> **TRECHO DO TEXTO**

- - -

No plano da racionalidade, buscou-se dar concretude ao óbvio: assim como não se poderá dar soluções de varejo a problemas de atacado, igualmente não será possível resolver individual e artesanalmente conflitos idênticos que se repetem em milhares ou milhões de ações levadas à Justiça. Para equacionar esse problema de litigância serial, o projeto também inova ao instituir o incidente de resolução de demandas repetitivas. Este instrumento se destina a conter o processamento em massa de demandas análogas desafogando as varas e tribunais, o que, certamente permitirá que os juízes dediquem seu tempo com casos que verdadeiramente requeiram olhar mais especifico e solução mais engenhosa.

O projeto do novo CPC não resolverá todos os problemas, pois entendemos que a racionalização das práticas cartorárias, reestruturação do Poder Judiciário, assim como uma maior performance das agências de reguladoras são imprescindíveis para conferir maior efetividade às instituições do sistema de Justiça.

- - -

> **EXERCÍCIO CURTO A**
Você pode reescrever todas as linhas abaixo trocando "top-left" por "upper-left", sem mudar mais nada?

- - -

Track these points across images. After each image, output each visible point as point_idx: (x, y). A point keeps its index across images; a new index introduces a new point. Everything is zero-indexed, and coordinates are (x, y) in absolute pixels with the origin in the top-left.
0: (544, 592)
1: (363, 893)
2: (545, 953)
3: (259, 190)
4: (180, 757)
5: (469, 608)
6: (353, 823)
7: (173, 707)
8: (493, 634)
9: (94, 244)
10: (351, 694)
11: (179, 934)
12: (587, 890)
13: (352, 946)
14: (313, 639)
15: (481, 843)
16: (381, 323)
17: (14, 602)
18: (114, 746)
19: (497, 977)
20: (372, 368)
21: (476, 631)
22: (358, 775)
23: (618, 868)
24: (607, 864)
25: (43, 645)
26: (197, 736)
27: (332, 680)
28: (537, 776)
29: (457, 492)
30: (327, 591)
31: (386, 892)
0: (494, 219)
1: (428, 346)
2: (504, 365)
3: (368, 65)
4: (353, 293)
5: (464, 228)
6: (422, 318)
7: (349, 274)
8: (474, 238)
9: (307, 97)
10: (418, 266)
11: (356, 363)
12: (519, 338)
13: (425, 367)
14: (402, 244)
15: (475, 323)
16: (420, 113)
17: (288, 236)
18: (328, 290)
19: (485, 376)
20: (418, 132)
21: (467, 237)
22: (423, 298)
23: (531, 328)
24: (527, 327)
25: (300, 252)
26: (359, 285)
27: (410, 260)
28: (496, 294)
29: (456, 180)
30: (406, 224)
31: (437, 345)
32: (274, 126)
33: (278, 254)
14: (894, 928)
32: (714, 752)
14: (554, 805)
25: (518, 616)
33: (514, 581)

- - -

> **EXERCÍCIO CURTO B**
No trecho sobre o novo CPC, que instrumento o projeto institui para enfrentar a litigância serial?

> **RESPOSTA COMPLETA A**
Track these points across images. After each image, output each visible point as point_idx: (x, y). A point keeps its index across images; a new index introduces a new point. Everything is zero-indexed, and coordinates are (x, y) in absolute pixels with the origin in the upper-left.
0: (544, 592)
1: (363, 893)
2: (545, 953)
3: (259, 190)
4: (180, 757)
5: (469, 608)
6: (353, 823)
7: (173, 707)
8: (493, 634)
9: (94, 244)
10: (351, 694)
11: (179, 934)
12: (587, 890)
13: (352, 946)
14: (313, 639)
15: (481, 843)
16: (381, 323)
17: (14, 602)
18: (114, 746)
19: (497, 977)
20: (372, 368)
21: (476, 631)
22: (358, 775)
23: (618, 868)
24: (607, 864)
25: (43, 645)
26: (197, 736)
27: (332, 680)
28: (537, 776)
29: (457, 492)
30: (327, 591)
31: (386, 892)
0: (494, 219)
1: (428, 346)
2: (504, 365)
3: (368, 65)
4: (353, 293)
5: (464, 228)
6: (422, 318)
7: (349, 274)
8: (474, 238)
9: (307, 97)
10: (418, 266)
11: (356, 363)
12: (519, 338)
13: (425, 367)
14: (402, 244)
15: (475, 323)
16: (420, 113)
17: (288, 236)
18: (328, 290)
19: (485, 376)
20: (418, 132)
21: (467, 237)
22: (423, 298)
23: (531, 328)
24: (527, 327)
25: (300, 252)
26: (359, 285)
27: (410, 260)
28: (496, 294)
29: (456, 180)
30: (406, 224)
31: (437, 345)
32: (274, 126)
33: (278, 254)
14: (894, 928)
32: (714, 752)
14: (554, 805)
25: (518, 616)
33: (514, 581)

> **RESPOSTA COMPLETA B**
O incidente de resolução de demandas repetitivas.